Estive num funeral na passada quarta-feira. Deus chamou o João David Santos, com quem cresci em acampamentos e encontros baptistas. Conhecíamo-nos pelo menos desde 1989. Não termos sido amigos próximos não me impediu de tantas vezes me sentir inspirado pelo exemplo do João David. Ele era daquelas pessoas que muda o ambiente com a alegria. A força da sua presença nem era tanto pelas graças que dizia, mas pela graça que trazia. Quando o João David chegava, chegava a alegria com ele.

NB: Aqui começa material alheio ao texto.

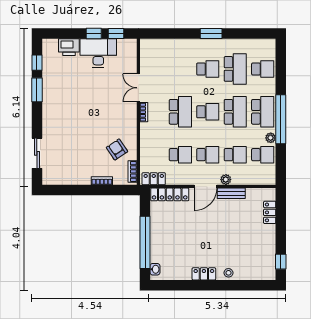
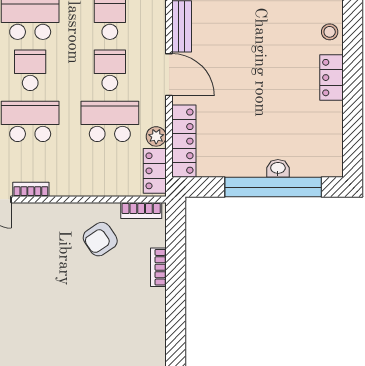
school desk: (180, 155) -> (110, 121), width x1.85
plant: (226, 180) -> (156, 136), moved
washbasin: (155, 269) -> (278, 168), moved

Lembro duas ocasiões: em meados dos anos 90, no Acampamento Baptista em Água de Madeiros, São Pedro de Moel, o João David fez uma imitação do João Baião numa tarde de jogos e teatro (as desejadas “tardes sociais”) que se tornou de antologia. Imaginem mais de uma centena de jovens a rir a bom rir com uma versão evangélica do Big Show Sic. Tive a oportunidade de conhecer, anos mais tarde, o João Baião num programa da RTP. Pessoalmente ele corresponde à melhor imagem que sugere na TV: é mesmo um exemplo de boa disposição e boa educação—atenciosíssimo. Mas, para ser sincero, o João David ainda era um João Baião melhor do que o próprio João Baião.
Recentemente, o João David tornou-se o responsável por esse mesmo Acampamento Baptista. Em mensagens sucessivas de WhatsApp relatava cada novo projecto, cada nova obra, cada nova iniciativa. Com ritmos comunicativos assim, muitas vezes somos tentados a silenciar as notificações, como se fossem spam informativo. Mas, por alguma razão, até quando era institucional (e o João David conseguia ser muito institucional), ele era inspirador. Como é que se consegue uma combinação destas? Deus tinha dado ao João essa mistura improvável de protocolo e profusão—era um exuberante executivo.
No início de Abril uma tosse mais persistente levou-o à terrível notícia de um cancro irreversível. Menos de um mês depois, foi ter com Deus. Os baptistas todos e outros evangélicos caíram em peso na Terceira Igreja Baptista de Lisboa para se despedirem do corpo do João David. Cantámos bem, chorámos bem, convivemos bem também (porque os funerais têm o condão de juntar um povo). Foi um funeral, e graças à fé do João David, foi também uma festa.
À noite fui ao concerto do meu amigo Jorge Cruz, no Teatro Maria Matos. Cheio. Tenho cada vez menos vontade de ir a concertos, talvez porque, por alguma razão que não compreendo totalmente, sinto que a música me atinge mais quando a ouço sem a mediação do artista a tocá-la para mim. Nos últimos anos não tenho pica para shows e, sobretudo, irritam-me as cerimónias do palco, que sinto serem fajutas substituições do púlpito (meaning: a minha maior fruição musical ao vivo está hoje na Igreja mesmo, e raramente fora dela—estou mesmo a envelhecer). Acontece que o Jorge não é um artista qualquer e não é um amigo qualquer. Neste regresso aos palcos, meia década depois do seu tempo com Diabo na Cruz, tinha de estar lá.
E lá estava, eu e a minha família. A festa musical do Jorge foi tão ou mais significativa porque ele fez questão de apresentar canções novas que têm sombras. Quem ouviu a sua banda antiga, campeã do arraial nacional em modo rock, prepara-se agora para uma viagem diferente (até quando as velhas canções são tocadas de um modo distinto). As luzes estão no palco mas as canções em cima dele não se desembaraçam da penumbra. Foi um concerto inesquecível onde a festa implicou o Jorge também partilhar momentos que não estão para ela. Este Cruz vai onde o Diabo, com todo o talento que tinha, não chegou.
Num só dia um funeral deu-me festa e uma festa deu-me funeral. Não se censura o primeiro por não ser totalmente solene nem o segundo por ser algo sombrio. Pelo contrário: saí dos dois com muito mais do que quando entrei. Do primeiro amigo, o João David, despedi-me crendo que quando o reencontrar a alegria vai ser sem fim; o segundo amigo, o Jorge, abracei porque até a tristeza que sabe pôr em canção faz parte da mesma decisão pela alegria que enche palcos até quando estamos neles sozinhos. Haja festa no funeral e funeral na festa.